* _AIM OF THE EXERCISE_
Your answer must be the full listing below, repeated exactly, with no pictures in it.

* _DATASET_
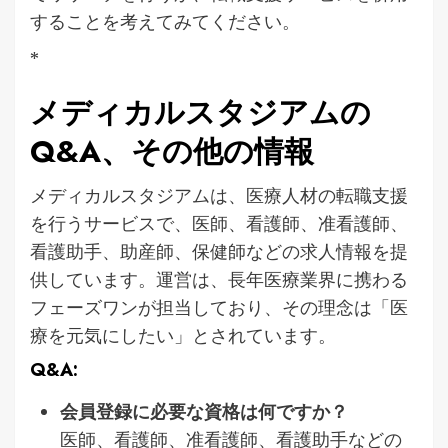
することを考えてみてください。
*
メディカルスタジアムの
Q&A、その他の情報
メディカルスタジアムは、医療人材の転職支援
を行うサービスで、医師、看護師、准看護師、
看護助手、助産師、保健師などの求人情報を提
供しています。運営は、長年医療業界に携わる
フェーズワンが担当しており、その理念は「医
療を元気にしたい」とされています。
Q&A:
会員登録に必要な資格は何ですか？
医師、看護師、准看護師、看護助手などの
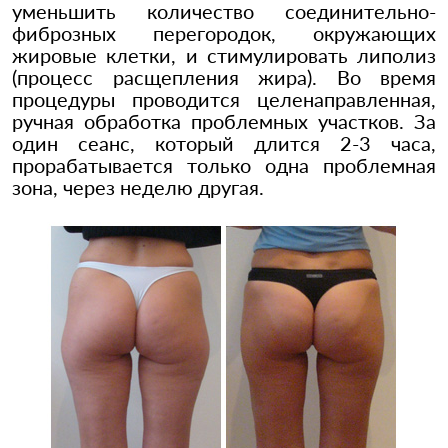
уменьшить количество соединительно-
фиброзных перегородок, окружающих
жировые клетки, и стимулировать липолиз
(процесс расщепления жира). Во время
процедуры проводится целенаправленная,
ручная обработка проблемных участков. За
один сеанс, который длится 2-3 часа,
прорабатывается только одна проблемная
зона, через неделю другая.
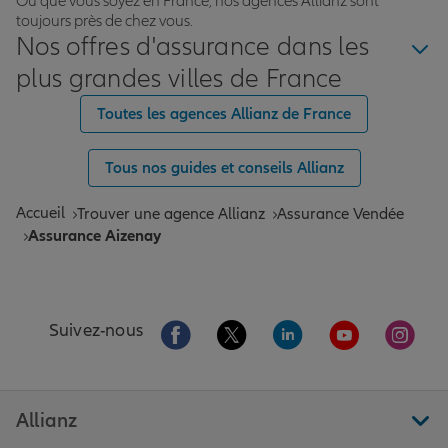
Où que vous soyez en France, nos agences Allianz sont
toujours près de chez vous.
Nos offres d'assurance dans les
plus grandes villes de France
Toutes les agences Allianz de France
Tous nos guides et conseils Allianz
Accueil
Trouver une agence Allianz
Assurance Vendée
Assurance Aizenay
Aller sur la page Facebook de Allianz
Aller sur la page Twitter de All
Aller sur la page Linke
Aller sur la pa
Aller 
Suivez-nous
Allianz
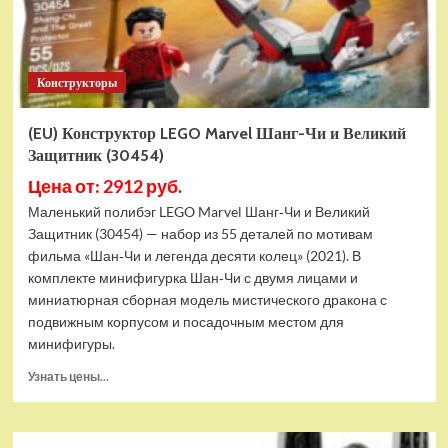
Конструкторы
(EU) Конструктор LEGO Marvel Шанг-Чи и Великий
Защитник (30454)
Цена от: 2912 руб.
Маленький полибэг LEGO Marvel Шанг‑Чи и Великий
Защитник (30454) — набор из 55 деталей по мотивам
фильма «Шан‑Чи и легенда десяти колец» (2021). В
комплекте минифигурка Шан‑Чи с двумя лицами и
миниатюрная сборная модель мистического дракона с
подвижным корпусом и посадочным местом для
минифигуры.
Прочитать
Узнать цены...
больше
о
(EU)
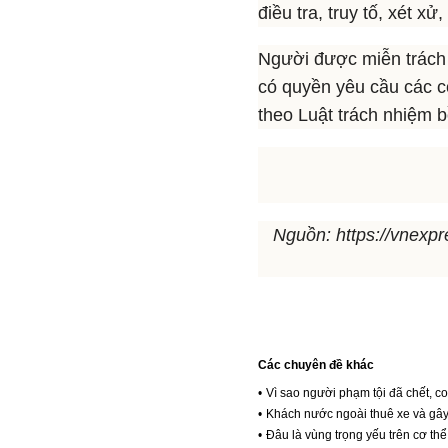
điều tra, truy tố, xét xử,
Người được miễn trách 
có quyền yêu cầu các cơ
theo Luật trách nhiệm 
Nguồn: https://vnexp
Các chuyên đề khác
•
Vì sao người phạm tội đã chết, c
•
Khách nước ngoài thuê xe và gây 
•
Đâu là vùng trọng yếu trên cơ thể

* _WRITTEN SOLUTION_
することを考えてみてください。
*
メディカルスタジアムの
Q&A、その他の情報
メディカルスタジアムは、医療人材の転職支援
を行うサービスで、医師、看護師、准看護師、
看護助手、助産師、保健師などの求人情報を提
供しています。運営は、長年医療業界に携わる
フェーズワンが担当しており、その理念は「医
療を元気にしたい」とされています。
Q&A:
会員登録に必要な資格は何ですか？
医師、看護師、准看護師、看護助手などの
уменьшить количество соединительно-
фиброзных перегородок, окружающих
жировые клетки, и стимулировать липолиз
(процесс расщепления жира). Во время
процедуры проводится целенаправленная,
ручная обработка проблемных участков. За
один сеанс, который длится 2-3 часа,
прорабатывается только одна проблемная
зона, через неделю другая.
Où que vous soyez en France, nos agences Allianz sont
toujours près de chez vous.
Nos offres d'assurance dans les
plus grandes villes de France
Toutes les agences Allianz de France
Tous nos guides et conseils Allianz
Accueil
Trouver une agence Allianz
Assurance Vendée
Assurance Aizenay
Aller sur la page Facebook de Allianz
Aller sur la page Twitter de All
Aller sur la page Linke
Aller sur la pa
Aller 
Suivez-nous
Allianz
Конструкторы
(EU) Конструктор LEGO Marvel Шанг-Чи и Великий
Защитник (30454)
Цена от: 2912 руб.
Маленький полибэг LEGO Marvel Шанг‑Чи и Великий
Защитник (30454) — набор из 55 деталей по мотивам
фильма «Шан‑Чи и легенда десяти колец» (2021). В
комплекте минифигурка Шан‑Чи с двумя лицами и
миниатюрная сборная модель мистического дракона с
подвижным корпусом и посадочным местом для
минифигуры.
Прочитать
Узнать цены...
больше
о
(EU)
điều tra, truy tố, xét xử,
Người được miễn trách 
có quyền yêu cầu các cơ
theo Luật trách nhiệm 
Nguồn: https://vnexp
Các chuyên đề khác
•
Vì sao người phạm tội đã chết, c
•
Khách nước ngoài thuê xe và gây 
•
Đâu là vùng trọng yếu trên cơ thể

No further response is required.